Building custom dataset, how to return ids as well?

so the format of a custom dataset should be like fllowing:

import torch
from torch.utils import data

class Dataset(data.Dataset):
  'Characterizes a dataset for PyTorch'
  def __init__(self, list_IDs, labels):
        self.labels = labels
        self.list_IDs = list_IDs

  def __len__(self):
        'Denotes the total number of samples'
        return len(self.list_IDs)

  def __getitem__(self, index):
        'Generates one sample of data'
        # Select sample
        ID = self.list_IDs[index]

        # Load data and get label
        X = torch.load('data/' + ID + '.pt')
        y = self.labels[ID]

        return X, y

I like to have have ID information in the output in addition to x and y. So i did return X, y, ID
, but now when I do

data_loader = data.DataLoader(dataset, args.batch_size,
                                  shuffle=True )

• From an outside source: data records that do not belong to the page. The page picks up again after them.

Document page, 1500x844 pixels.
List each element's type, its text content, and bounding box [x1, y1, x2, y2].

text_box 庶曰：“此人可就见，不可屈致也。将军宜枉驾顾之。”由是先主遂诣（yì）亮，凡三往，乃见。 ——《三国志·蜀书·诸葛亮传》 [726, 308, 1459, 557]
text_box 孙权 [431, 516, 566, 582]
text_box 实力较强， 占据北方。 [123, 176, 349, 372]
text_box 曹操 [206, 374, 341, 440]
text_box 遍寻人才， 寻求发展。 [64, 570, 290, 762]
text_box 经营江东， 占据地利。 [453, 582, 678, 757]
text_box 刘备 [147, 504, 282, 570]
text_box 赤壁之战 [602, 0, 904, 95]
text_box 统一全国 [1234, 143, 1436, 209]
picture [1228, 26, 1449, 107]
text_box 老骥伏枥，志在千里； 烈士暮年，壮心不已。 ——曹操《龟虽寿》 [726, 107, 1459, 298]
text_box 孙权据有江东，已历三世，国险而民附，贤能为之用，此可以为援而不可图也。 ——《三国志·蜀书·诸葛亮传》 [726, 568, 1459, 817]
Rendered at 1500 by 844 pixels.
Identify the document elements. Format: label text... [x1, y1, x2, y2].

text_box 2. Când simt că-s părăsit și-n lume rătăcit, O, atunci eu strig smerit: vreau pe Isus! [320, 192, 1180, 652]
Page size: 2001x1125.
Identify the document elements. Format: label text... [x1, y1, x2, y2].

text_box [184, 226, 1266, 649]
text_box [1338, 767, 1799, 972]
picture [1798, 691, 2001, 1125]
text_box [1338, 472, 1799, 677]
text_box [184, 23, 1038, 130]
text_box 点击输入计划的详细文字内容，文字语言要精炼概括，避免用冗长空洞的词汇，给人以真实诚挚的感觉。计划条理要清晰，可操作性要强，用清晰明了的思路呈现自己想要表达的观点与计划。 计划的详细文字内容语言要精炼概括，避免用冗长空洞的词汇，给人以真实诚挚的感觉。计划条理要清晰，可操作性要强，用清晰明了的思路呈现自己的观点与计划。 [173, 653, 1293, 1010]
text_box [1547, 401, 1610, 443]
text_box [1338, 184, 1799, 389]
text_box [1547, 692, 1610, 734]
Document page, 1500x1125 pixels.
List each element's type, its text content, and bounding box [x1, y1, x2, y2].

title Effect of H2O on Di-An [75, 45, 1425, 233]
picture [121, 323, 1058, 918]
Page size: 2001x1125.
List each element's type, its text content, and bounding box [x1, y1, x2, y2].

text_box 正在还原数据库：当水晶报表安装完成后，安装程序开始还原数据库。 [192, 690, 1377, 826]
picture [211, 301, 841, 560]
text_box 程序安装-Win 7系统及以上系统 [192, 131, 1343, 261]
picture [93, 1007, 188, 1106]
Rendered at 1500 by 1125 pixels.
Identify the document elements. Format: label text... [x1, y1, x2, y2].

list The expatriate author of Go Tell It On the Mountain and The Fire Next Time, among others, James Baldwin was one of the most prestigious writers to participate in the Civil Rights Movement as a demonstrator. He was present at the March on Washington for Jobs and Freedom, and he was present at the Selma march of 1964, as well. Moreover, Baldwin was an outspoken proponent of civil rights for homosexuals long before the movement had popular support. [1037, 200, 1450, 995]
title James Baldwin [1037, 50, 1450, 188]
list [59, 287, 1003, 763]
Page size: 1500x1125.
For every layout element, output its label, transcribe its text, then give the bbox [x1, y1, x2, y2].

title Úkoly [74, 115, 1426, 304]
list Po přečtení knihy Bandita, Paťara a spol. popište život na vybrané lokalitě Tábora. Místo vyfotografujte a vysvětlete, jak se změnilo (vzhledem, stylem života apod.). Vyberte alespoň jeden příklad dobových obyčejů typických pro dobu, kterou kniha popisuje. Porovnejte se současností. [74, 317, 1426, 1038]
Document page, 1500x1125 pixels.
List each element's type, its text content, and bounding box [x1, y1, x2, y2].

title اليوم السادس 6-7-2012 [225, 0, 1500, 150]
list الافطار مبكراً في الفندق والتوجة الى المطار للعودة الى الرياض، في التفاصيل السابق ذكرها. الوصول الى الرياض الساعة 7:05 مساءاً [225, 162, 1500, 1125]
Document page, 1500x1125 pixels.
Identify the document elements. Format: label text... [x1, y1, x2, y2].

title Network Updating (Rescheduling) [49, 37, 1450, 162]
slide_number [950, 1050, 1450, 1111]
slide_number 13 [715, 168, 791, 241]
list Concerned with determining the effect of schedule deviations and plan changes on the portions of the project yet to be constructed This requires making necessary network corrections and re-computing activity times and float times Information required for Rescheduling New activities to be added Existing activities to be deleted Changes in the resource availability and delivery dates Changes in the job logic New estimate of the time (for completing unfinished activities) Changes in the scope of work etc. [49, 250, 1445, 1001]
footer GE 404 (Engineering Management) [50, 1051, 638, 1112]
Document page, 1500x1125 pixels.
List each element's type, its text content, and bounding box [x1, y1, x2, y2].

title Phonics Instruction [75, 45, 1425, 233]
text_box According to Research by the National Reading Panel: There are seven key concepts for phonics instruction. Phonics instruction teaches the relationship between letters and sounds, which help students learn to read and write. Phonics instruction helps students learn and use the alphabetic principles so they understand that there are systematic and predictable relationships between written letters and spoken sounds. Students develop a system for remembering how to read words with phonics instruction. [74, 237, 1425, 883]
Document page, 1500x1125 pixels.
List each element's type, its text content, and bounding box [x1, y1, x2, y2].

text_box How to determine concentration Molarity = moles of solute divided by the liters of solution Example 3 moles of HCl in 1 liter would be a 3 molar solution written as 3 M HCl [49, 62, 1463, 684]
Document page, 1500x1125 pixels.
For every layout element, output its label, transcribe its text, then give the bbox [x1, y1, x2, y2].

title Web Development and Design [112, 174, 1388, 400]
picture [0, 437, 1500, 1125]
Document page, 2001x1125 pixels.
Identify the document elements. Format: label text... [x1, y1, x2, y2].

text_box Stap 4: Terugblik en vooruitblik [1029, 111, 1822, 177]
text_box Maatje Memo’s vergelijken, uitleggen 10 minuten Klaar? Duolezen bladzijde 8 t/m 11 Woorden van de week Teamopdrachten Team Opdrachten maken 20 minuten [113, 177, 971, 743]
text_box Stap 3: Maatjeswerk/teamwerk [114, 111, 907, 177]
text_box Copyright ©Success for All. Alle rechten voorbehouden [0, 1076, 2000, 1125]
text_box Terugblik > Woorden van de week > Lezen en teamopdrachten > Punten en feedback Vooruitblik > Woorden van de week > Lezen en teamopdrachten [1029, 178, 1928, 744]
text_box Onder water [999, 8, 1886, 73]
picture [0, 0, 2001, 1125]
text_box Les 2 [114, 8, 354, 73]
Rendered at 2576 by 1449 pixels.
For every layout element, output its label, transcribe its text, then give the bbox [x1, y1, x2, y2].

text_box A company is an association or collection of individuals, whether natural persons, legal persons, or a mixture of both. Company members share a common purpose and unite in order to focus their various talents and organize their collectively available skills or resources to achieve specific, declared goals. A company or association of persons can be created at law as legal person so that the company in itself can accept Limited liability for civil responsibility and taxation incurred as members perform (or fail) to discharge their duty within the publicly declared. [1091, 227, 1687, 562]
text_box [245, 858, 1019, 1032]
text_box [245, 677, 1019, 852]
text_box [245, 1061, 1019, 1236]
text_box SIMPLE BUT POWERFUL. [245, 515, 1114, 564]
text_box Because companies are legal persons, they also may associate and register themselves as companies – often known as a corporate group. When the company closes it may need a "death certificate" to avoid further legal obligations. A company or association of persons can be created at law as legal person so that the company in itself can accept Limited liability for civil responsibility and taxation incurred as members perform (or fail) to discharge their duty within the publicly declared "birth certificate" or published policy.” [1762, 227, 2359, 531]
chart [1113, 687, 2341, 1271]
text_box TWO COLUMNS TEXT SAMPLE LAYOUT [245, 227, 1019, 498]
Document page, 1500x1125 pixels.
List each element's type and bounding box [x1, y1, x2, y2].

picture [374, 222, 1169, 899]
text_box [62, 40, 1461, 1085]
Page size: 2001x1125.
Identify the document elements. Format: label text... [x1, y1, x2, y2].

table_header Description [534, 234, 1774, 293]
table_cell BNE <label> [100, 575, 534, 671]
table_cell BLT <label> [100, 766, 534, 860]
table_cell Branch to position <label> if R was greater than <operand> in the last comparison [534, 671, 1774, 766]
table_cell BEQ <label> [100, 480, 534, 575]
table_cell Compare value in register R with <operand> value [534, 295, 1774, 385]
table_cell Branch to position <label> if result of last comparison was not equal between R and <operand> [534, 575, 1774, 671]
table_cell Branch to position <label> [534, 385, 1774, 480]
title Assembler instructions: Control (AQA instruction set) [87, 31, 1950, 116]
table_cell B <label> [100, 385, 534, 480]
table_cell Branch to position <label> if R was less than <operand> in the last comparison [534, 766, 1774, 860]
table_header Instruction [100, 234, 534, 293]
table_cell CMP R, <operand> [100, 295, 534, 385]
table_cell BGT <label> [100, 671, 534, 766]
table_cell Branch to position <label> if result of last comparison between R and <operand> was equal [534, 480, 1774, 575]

batch_iterator = iter(data_loader)
images, targets, id  = next(batch_iterator)

I receive an error,
anyone knows why?

1 Like

All data returned by a dataset needs to be a tensor, if you want to use the default collate_fn of the Dataloader. You have two options: write a custom collate function and pass it to the dataloader or wrap your ID inside a tensor (which is simpler I guess) and unwrap it outside the dataloader.

1 Like

how can we wrap a string in a tensor? :thinking:

Ah sorry, I implied your ID would be an integer. You cannot wrap a string to a tensor. I could think of some ways to achieve something like that, but it would not be very pytorch-like. If you are interested in these Ways you can PM me.

very weird way but u can just conver string into integers through an asci table and convert them back to an string calling a function.

got from internet

>>> s = 'hi'
>>> [ord(c) for c in s]
[104, 105]

that’s what I thought about too. I also thought about wrapping the loader itself, but one would have to define a new iterator for this. I proposed another method, and if this method works (currently waiting for verification), I will post it here later on.

@isalirezag reported this to work great.


Sorry for late coming, but what I want to ask is does collate_fn can return a dict that some value is string now?